**TO-DO ITEM**
Retype all of the data word for word, without pictures.

**INPUT**
=== Section Start ===
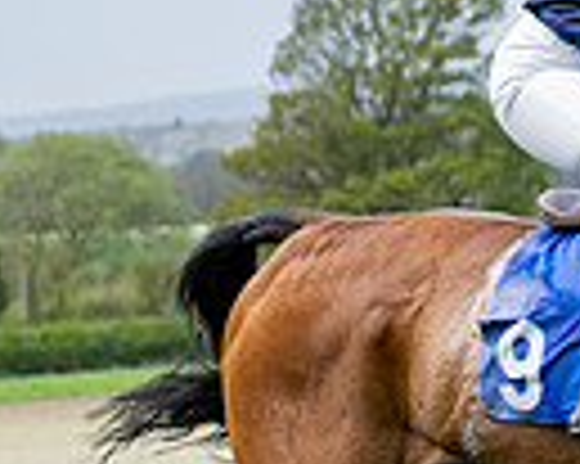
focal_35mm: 394
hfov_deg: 4.8
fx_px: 6758
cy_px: 514
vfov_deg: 3.9
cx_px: 1165
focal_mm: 70
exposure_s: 1/1600
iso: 400
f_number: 4
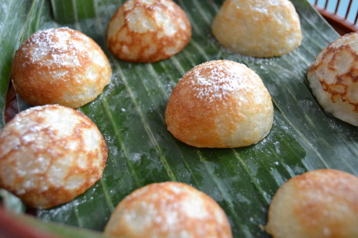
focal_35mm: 46
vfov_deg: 28.9
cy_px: 119
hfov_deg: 42.3
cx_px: 179
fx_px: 462
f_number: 5
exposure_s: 1/60
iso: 400
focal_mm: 31
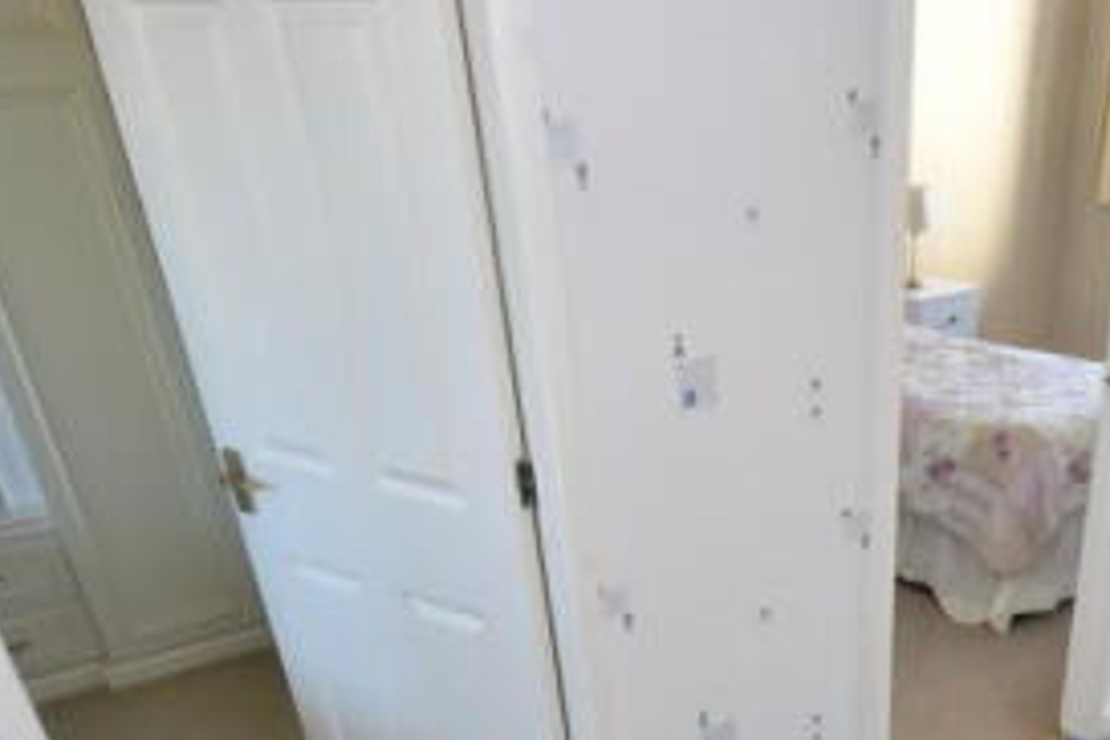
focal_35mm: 36
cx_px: 791
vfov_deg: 31.8
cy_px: 852
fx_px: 1110
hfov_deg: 51.5
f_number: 4
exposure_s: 1/125
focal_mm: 10
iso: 1400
=== Section End ===
**YOUR SOLUTION**
focal_35mm: 394
hfov_deg: 4.8
fx_px: 6758
cy_px: 514
vfov_deg: 3.9
cx_px: 1165
focal_mm: 70
exposure_s: 1/1600
iso: 400
f_number: 4
focal_35mm: 46
vfov_deg: 28.9
cy_px: 119
hfov_deg: 42.3
cx_px: 179
fx_px: 462
f_number: 5
exposure_s: 1/60
iso: 400
focal_mm: 31
focal_35mm: 36
cx_px: 791
vfov_deg: 31.8
cy_px: 852
fx_px: 1110
hfov_deg: 51.5
f_number: 4
exposure_s: 1/125
focal_mm: 10
iso: 1400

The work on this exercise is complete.